改まった印象の修道服という制服、質素、清廉な青色。服の形は違えど、好感を得つつ受けて入れてもらうためのポイントは同じのようです。

例えば、映画の中での色表現をまとめた映像『COLOR PSYCHOLOGY』では青は「calm」、穏やかさ、沈静化を表す色として紹介されています。

COLOR PSYCHOLOGY from Lilly Mtz-Seara on Vimeo.

結果的にグレゴリウス7世は、ハインリヒ4世への宣言を撤回、両者は和解します。一時的に。

 

絵画の中の「I’m sorry Suit」

中野香織著『スーツの文化史』によると、「現代の背広服のような上下揃いの記事で作られた「スーツ」の直接の祖先は、十九世紀中期に誕生する「ラウンジ・スーツ」」とのこと。

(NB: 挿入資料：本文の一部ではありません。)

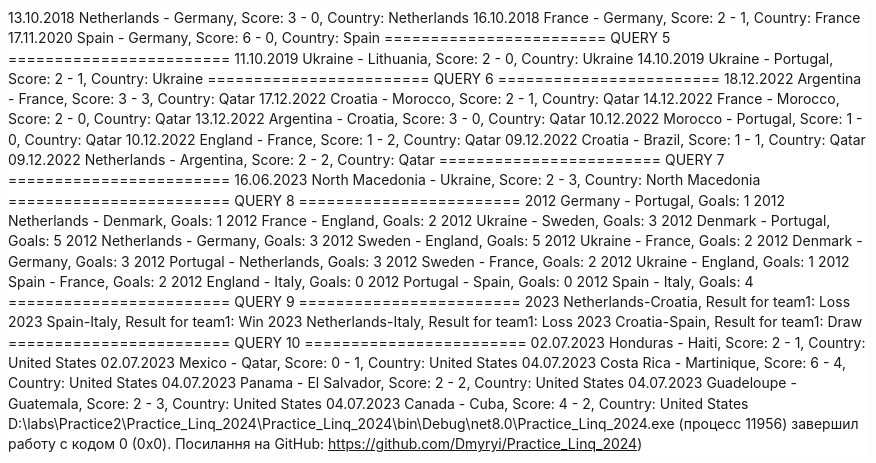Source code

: 13.10.2018 Netherlands - Germany, Score: 3 - 0, Country: Netherlands
16.10.2018 France - Germany, Score: 2 - 1, Country: France
17.11.2020 Spain - Germany, Score: 6 - 0, Country: Spain
======================== QUERY 5 ========================
11.10.2019 Ukraine - Lithuania, Score: 2 - 0, Country: Ukraine
14.10.2019 Ukraine - Portugal, Score: 2 - 1, Country: Ukraine
======================== QUERY 6 ========================
18.12.2022 Argentina - France, Score: 3 - 3, Country: Qatar
17.12.2022 Croatia - Morocco, Score: 2 - 1, Country: Qatar
14.12.2022 France - Morocco, Score: 2 - 0, Country: Qatar
13.12.2022 Argentina - Croatia, Score: 3 - 0, Country: Qatar
10.12.2022 Morocco - Portugal, Score: 1 - 0, Country: Qatar
10.12.2022 England - France, Score: 1 - 2, Country: Qatar
09.12.2022 Croatia - Brazil, Score: 1 - 1, Country: Qatar
09.12.2022 Netherlands - Argentina, Score: 2 - 2, Country: Qatar
======================== QUERY 7 ========================
16.06.2023 North Macedonia - Ukraine, Score: 2 - 3, Country: North Macedonia
======================== QUERY 8 ========================
2012 Germany - Portugal, Goals: 1
2012 Netherlands - Denmark, Goals: 1
2012 France - England, Goals: 2
2012 Ukraine - Sweden, Goals: 3
2012 Denmark - Portugal, Goals: 5
2012 Netherlands - Germany, Goals: 3
2012 Sweden - England, Goals: 5
2012 Ukraine - France, Goals: 2
2012 Denmark - Germany, Goals: 3
2012 Portugal - Netherlands, Goals: 3
2012 Sweden - France, Goals: 2
2012 Ukraine - England, Goals: 1
2012 Spain - France, Goals: 2
2012 England - Italy, Goals: 0
2012 Portugal - Spain, Goals: 0
2012 Spain - Italy, Goals: 4
======================== QUERY 9 ========================
2023 Netherlands-Croatia, Result for team1: Loss
2023 Spain-Italy, Result for team1: Win
2023 Netherlands-Italy, Result for team1: Loss
2023 Croatia-Spain, Result for team1: Draw
======================== QUERY 10 ========================
02.07.2023 Honduras - Haiti, Score: 2 - 1, Country: United States
02.07.2023 Mexico - Qatar, Score: 0 - 1, Country: United States
04.07.2023 Costa Rica - Martinique, Score: 6 - 4, Country: United States
04.07.2023 Panama - El Salvador, Score: 2 - 2, Country: United States
04.07.2023 Guadeloupe - Guatemala, Score: 2 - 3, Country: United States
04.07.2023 Canada - Cuba, Score: 4 - 2, Country: United States
D:\labs\Practice2\Practice_Linq_2024\Practice_Linq_2024\bin\Debug\net8.0\Practice_Linq_2024.exe (процесс 11956) завершил работу с кодом 0 (0x0).
Посилання на GitHub: https://github.com/Dmyryi/Practice_Linq_2024)
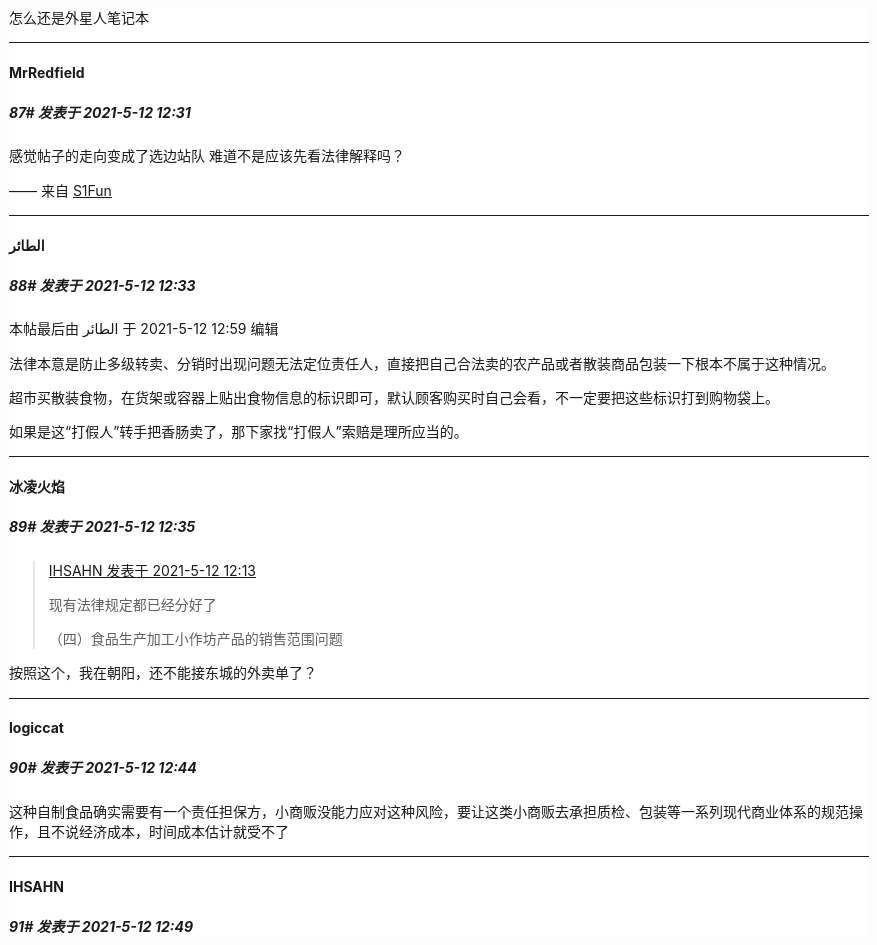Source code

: 
怎么还是外星人笔记本


*****

####  MrRedfield  
##### 87#       发表于 2021-5-12 12:31


感觉帖子的走向变成了选边站队
难道不是应该先看法律解释吗？

—— 来自 [S1Fun](https://s1fun.koalcat.com)


*****

####  الطائر  
##### 88#       发表于 2021-5-12 12:33


 本帖最后由 الطائر 于 2021-5-12 12:59 编辑 

法律本意是防止多级转卖、分销时出现问题无法定位责任人，直接把自己合法卖的农产品或者散装商品包装一下根本不属于这种情况。

超市买散装食物，在货架或容器上贴出食物信息的标识即可，默认顾客购买时自己会看，不一定要把这些标识打到购物袋上。


如果是这“打假人”转手把香肠卖了，那下家找“打假人”索赔是理所应当的。


*****

####  冰凌火焰  
##### 89#       发表于 2021-5-12 12:35


<blockquote><a href="httphttps://bbs.saraba1st.com/2b/forum.php?mod=redirect&amp;goto=findpost&amp;pid=51222964&amp;ptid=2003596" target="_blank">IHSAHN 发表于 2021-5-12 12:13</a>

现有法律规定都已经分好了


（四）食品生产加工小作坊产品的销售范围问题</blockquote>
按照这个，我在朝阳，还不能接东城的外卖单了？


*****

####  logiccat  
##### 90#       发表于 2021-5-12 12:44


这种自制食品确实需要有一个责任担保方，小商贩没能力应对这种风险，要让这类小商贩去承担质检、包装等一系列现代商业体系的规范操作，且不说经济成本，时间成本估计就受不了




*****

####  IHSAHN  
##### 91#       发表于 2021-5-12 12:49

StateLibQld 1 115220 G. Edmondstone, Mayor of Brisbane, 1863

当初はインフォーマルでくつろげる服として登場しながらもその姿は変遷し、二十世紀に入るとあらゆる場面に対応可能なフォーマルウェアとして認識されていきます。初期のラウンジ・スーツはカジュアルウェアということもあり柔らかで柄付の素材、色も比較的明るいもので作られていました。しかし素材は次第に無地、上下ダークな色合いに変化し、現在のスーツの姿へと進化を遂げます。公式の場にふさわしい服装、現行の「I’m sorry Suit」の誕生もその変化と歩みをともにしているといえます。

それ以前の「I’m sorry Suit」については…写真や西洋絵画の中にその姿を探すことが出来そうです。

その当時の最新流行、自分が人に与えたいイメージを念頭にまとった衣装。
時代時代の「I’m sorry Suit」を絵の中に辿るのも面白そうです。